Ordering: Mark vs Sweep¶
A critical invariant in Go's GC is the strict ordering between cycles:
Two key ordering rules:
- Mark N precedes Sweep N: Obvious—sweep consumes mark's bitflip output
- Sweep N strictly precedes Mark N+1: Enforced by
finishsweep_m()at the start of each new GC cycle
The second rule exists because mark operations would overwrite sweep state if they overlapped. In practice: - Most cycles: sweep finishes long before next GC trigger (no impact) - Allocation bursts: next GC might wait for sweep, potentially extending the first STW pause
Advanced Topics¶
The sweep phase has several nuanced behaviors that affect application performance:
Sweep Termination STW¶
The transition between sweep completion and next GC mark requires a brief stop-the-world pause. In most cases this is negligible, but in extreme scenarios with massive heap growth, it can contribute to latency spikes.
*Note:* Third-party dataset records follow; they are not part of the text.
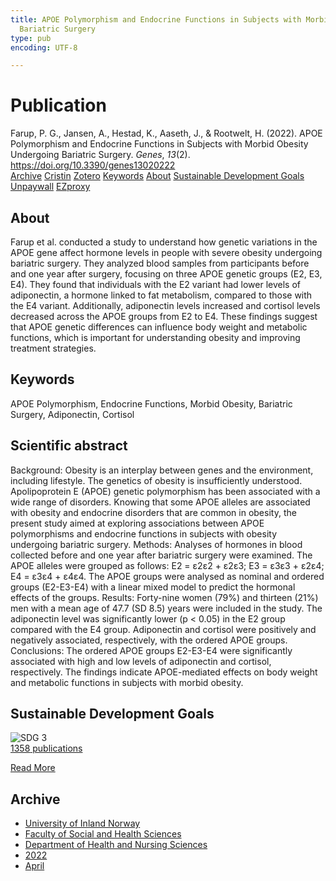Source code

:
 ```yaml
---
title: APOE Polymorphism and Endocrine Functions in Subjects with Morbid Obesity Undergoing
  Bariatric Surgery
type: pub
encoding: UTF-8

---
```

<h1>Publication</h1>
<article id="csl-bib-container-MMLBMXV9" class="csl-bib-container">
  <div class="csl-bib-body"> <div class="csl-entry">Farup, P. G., Jansen, A., Hestad, K., Aaseth, J., &#38; Rootwelt, H. (2022). APOE Polymorphism and Endocrine Functions in Subjects with Morbid Obesity Undergoing Bariatric Surgery. <i>Genes</i>, <i>13</i>(2). <a href="https://doi.org/10.3390/genes13020222">https://doi.org/10.3390/genes13020222</a></div> </div>
  <div class="csl-bib-buttons">
    <a href="#taxonomy-article-MMLBMXV9" alt="archive" class="csl-bib-button">Archive</a>
    <a href="https://app.cristin.no/results/show.jsf?id=2019523" alt="Cristin" class="csl-bib-button">Cristin</a>
    <a href="http://zotero.org/groups/5881554/items/MMLBMXV9" alt="Zotero" class="csl-bib-button">Zotero</a>
    <a href="#keywords-article-MMLBMXV9" alt="keywords" class="csl-bib-button">Keywords</a>
    <a href="#about-article-MMLBMXV9" alt="about_pub" class="csl-bib-button">About</a>
    <a href="#sdg-article-MMLBMXV9" alt="sdg" class="csl-bib-button">Sustainable Development Goals</a>
    <a href="https://www.mdpi.com/2073-4425/13/2/222/pdf?version=1643115953" alt="Unpaywall" class="csl-bib-button">Unpaywall</a>
    <a href="https://www.mdpi.com/2073-4425/13/2/222/pdf?version=1643115953" alt="EZproxy" class="csl-bib-button">EZproxy</a>
  </div>
  <div id="csl-bib-meta-container-MMLBMXV9"></div>
</article>
<div id="csl-bib-meta-MMLBMXV9" class="csl-bib-meta">
  <article id="about-article-MMLBMXV9" class="about_pub-article">
    <h1>About</h1>
    Farup et al. conducted a study to understand how genetic variations in the APOE gene affect hormone levels in people with severe obesity undergoing bariatric surgery. They analyzed blood samples from participants before and one year after surgery, focusing on three APOE genetic groups (E2, E3, E4). They found that individuals with the E2 variant had lower levels of adiponectin, a hormone linked to fat metabolism, compared to those with the E4 variant. Additionally, adiponectin levels increased and cortisol levels decreased across the APOE groups from E2 to E4. These findings suggest that APOE genetic differences can influence body weight and metabolic functions, which is important for understanding obesity and improving treatment strategies.
  </article>
  <article id="keywords-article-MMLBMXV9" class="keywords-article">
    <h1>Keywords</h1>
    APOE Polymorphism, Endocrine Functions, Morbid Obesity, Bariatric Surgery, Adiponectin, Cortisol
  </article>
  <article id="abstract-article-MMLBMXV9" class="abstract-article">
    <h1>Scientific abstract</h1>
    Background: Obesity is an interplay between genes and the environment, including lifestyle. The genetics of obesity is insufficiently understood. Apolipoprotein E (APOE) genetic polymorphism has been associated with a wide range of disorders. Knowing that some APOE alleles are associated with obesity and endocrine disorders that are common in obesity, the present study aimed at exploring associations between APOE polymorphisms and endocrine functions in subjects with obesity undergoing bariatric surgery. Methods: Analyses of hormones in blood collected before and one year after bariatric surgery were examined. The APOE alleles were grouped as follows: E2 = ε2ε2 + ε2ε3; E3 = ε3ε3 + ε2ε4; E4 = ε3ε4 + ε4ε4. The APOE groups were analysed as nominal and ordered groups (E2-E3-E4) with a linear mixed model to predict the hormonal effects of the groups. Results: Forty-nine women (79%) and thirteen (21%) men with a mean age of 47.7 (SD 8.5) years were included in the study. The adiponectin level was significantly lower (p < 0.05) in the E2 group compared with the E4 group. Adiponectin and cortisol were positively and negatively associated, respectively, with the ordered APOE groups. Conclusions: The ordered APOE groups E2-E3-E4 were significantly associated with high and low levels of adiponectin and cortisol, respectively. The findings indicate APOE-mediated effects on body weight and metabolic functions in subjects with morbid obesity.
  </article>
  <article id="sdg-article-MMLBMXV9" class="sdg-article">
    <h1>Sustainable Development Goals</h1>
    <div class="sdg-container"><div id="sdg3" class="sdg">
        <img src="{{< params subfolder >}}images/sdg/sdg03_en.png" class="image" alt="SDG 3">
        <div class="sdg-overlay">
          <a href="/en/archive/?key=?sdg=3#archive" class="sdg-publication-count"><span>1358</span> publications</a>
          <p><a href="https://sdgs.un.org/goals/goal3" class="sdg-read-more">Read More</a></p>
        </div>
      </div></div>
  </article>
  <article id="taxonomy-article-MMLBMXV9" class="taxonomy-article">
    <h1>Archive</h1>
    <ul>
      <li>
        <a href="/en/archive/?key=3DCRN523">University of Inland Norway</a>
      </li>
      <li>
        <a href="/en/archive/?key=IDKFS3MX">Faculty of Social and Health Sciences</a>
      </li>
      <li>
        <a href="/en/archive/?key=GTV4ECMZ">Department of Health and Nursing Sciences</a>
      </li>
      <li>
        <a href="/en/archive/?key=558P36BB">2022</a>
      </li>
      <li>
        <a href="/en/archive/?key=H5K8DBZL">April</a>
      </li>
    </ul>
  </article>
</div>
Lazy Sweep and Allocation Latency¶
Because sweep occurs during allocation, a request might encounter a span that needs sweeping first. This adds small, unpredictable delays to allocation operations.
Sweep Assist¶
Similar to mark assist, the GC may force allocators to perform sweep work if background sweep workers fall behind allocation pressure.
Manual GC Interaction¶
When runtime.GC() is called manually, it forces both concurrent mark and sweep to complete immediately, potentially causing longer pauses than normal.
Summary¶
Go's sweep phase demonstrates the power of lazy reclamation:
- Fast: Bit manipulation and deferred zeroing minimize immediate work
- Concurrent: Swept spans are available to allocators immediately
- Incremental: Sweep cost is spread across allocation operations
- Adaptive: Background workers assist when allocation pressure increases
Understanding sweep is essential for diagnosing memory-related performance issues, particularly when tuning GOGC or investigating allocation latency in latency-sensitive applications.